Dalam Peraturan Menteri ini, yang dimaksud dengan:
1. Hortikultura adalah hal-hal yang berkaitan dengan buah, sayuran, tanaman obat nabati, dan florikultura, termasuk di dalamnya jamur, lumut, dan tanaman air yang berfungsi sebagai sayuran, tanaman bahan obat nabati, dan/atau tanaman yang bernilai estetika.

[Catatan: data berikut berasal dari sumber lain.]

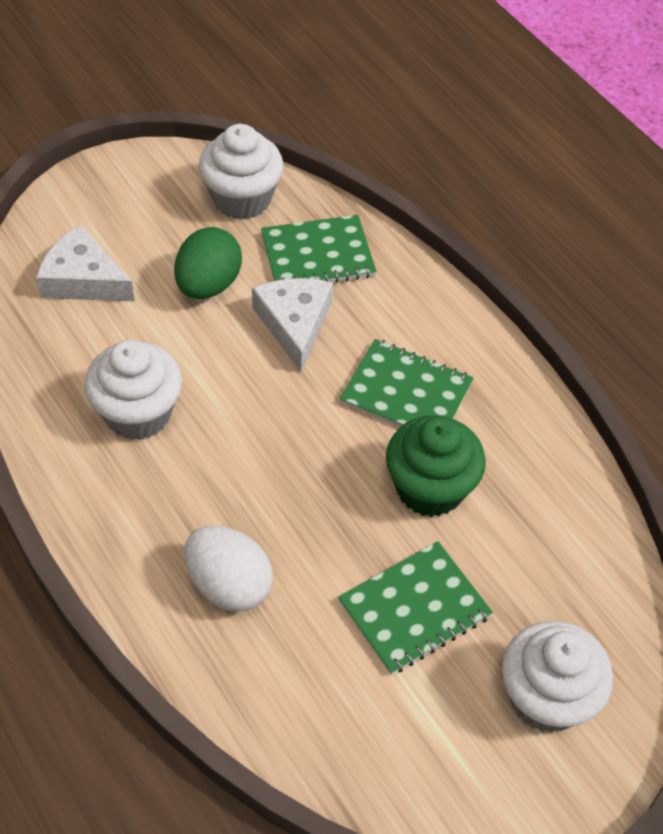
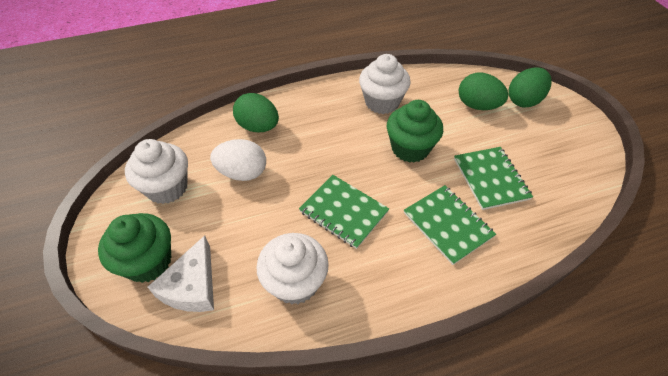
green cupcake: 1 -> 2
green egg: 1 -> 3
white cheese: 2 -> 1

2. Penyelenggaraan Hortikultura adalah kegiatan di bidang hortikultura yang meliputi perencanaan, pemanfaatan dan pengembangan sumber daya, pengembangan hortikultura, distribusi, perdagangan, pemasaran, dan konsumsi, pembiayaan, penjaminan dan penanaman modal, sistem informasi, penelitian dan pengembangan, pemberdayaan, kelembagaan, pengawasan, dan peran serta masyarakat.

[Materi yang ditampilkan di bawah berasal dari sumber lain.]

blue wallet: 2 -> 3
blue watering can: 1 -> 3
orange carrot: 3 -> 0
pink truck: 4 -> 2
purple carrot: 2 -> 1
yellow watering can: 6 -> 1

www.djpp.kemenkumham.go.id
3. Usaha Hortikultura adalah semua kegiatan untuk menghasilkan produk dan/atau menyelenggarakan jasa yang berkaitan dengan hortikultura.
4. Masyarakat adalah setiap orang atau pelaku usaha Warga Negara INDONESIA yang berkepentingan dan/atau peduli terhadap kemajuan dan pengembangan hortikultura.

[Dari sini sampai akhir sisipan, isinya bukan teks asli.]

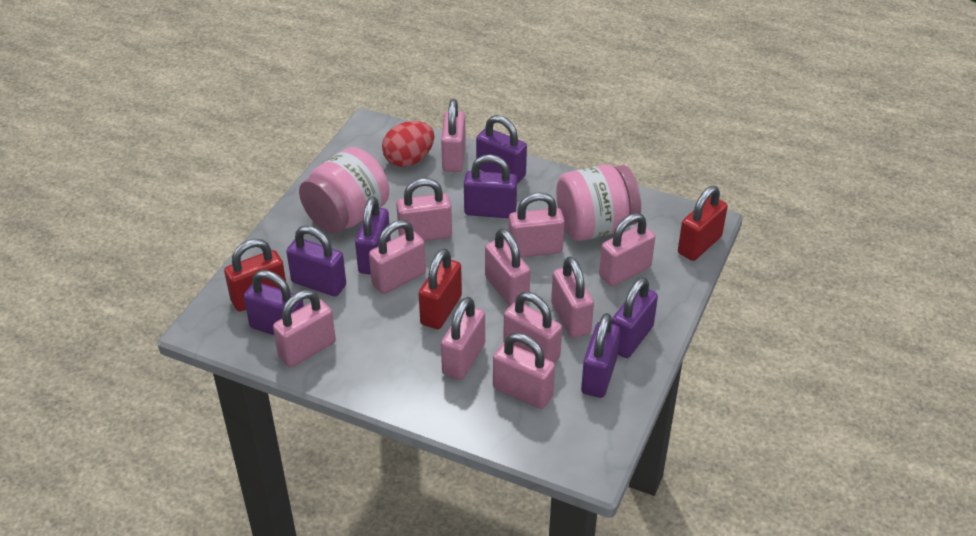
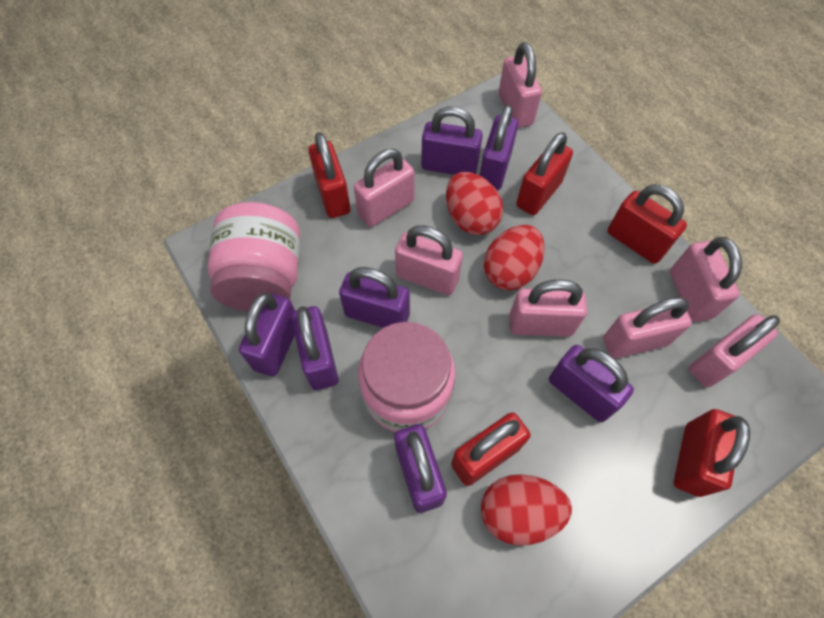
pink padlock: 11 -> 7
red egg: 1 -> 3
red padlock: 3 -> 5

5. Pelaku Usaha Hortikultura, selanjutnya disebut pelaku usaha, adalah petani, organisasi petani, orang perseorangan lainnya, atau perusahaan yang melakukan usaha hortikultura, baik berbentuk badan hukum atau bukan badan hukum yang didirikan dan berkedudukan di wilayah hukum Republik INDONESIA.
6. Pengembangan Kawasan Hortikultura adalah penumbuhan dan pengembangan hamparan sebaran usaha hortikultura yang disatukan oleh faktor pengikat tertentu baik faktor alamiah, sosial budaya maupun faktor infrastruktur fisik buatan.
7. Bantuan adalah bentuk peran serta masyarakat berupa dana, lahan, sarana, prasarana, dan/atau keahlian.
8. Pemerintah Pusat, yang selanjutnya disebut pemerintah, adalah yang memegang kekuasaan pemerintahan Negara
sebagaimana dimaksud dalam UNDANG-UNDANG Dasar Negara Republik INDONESIA Tahun 1945.
9. Pemerintah Daerah adalah gubernur, bupati/walikota dan perangkat daerah sebagai unsur penyelenggara pemerintahan daerah.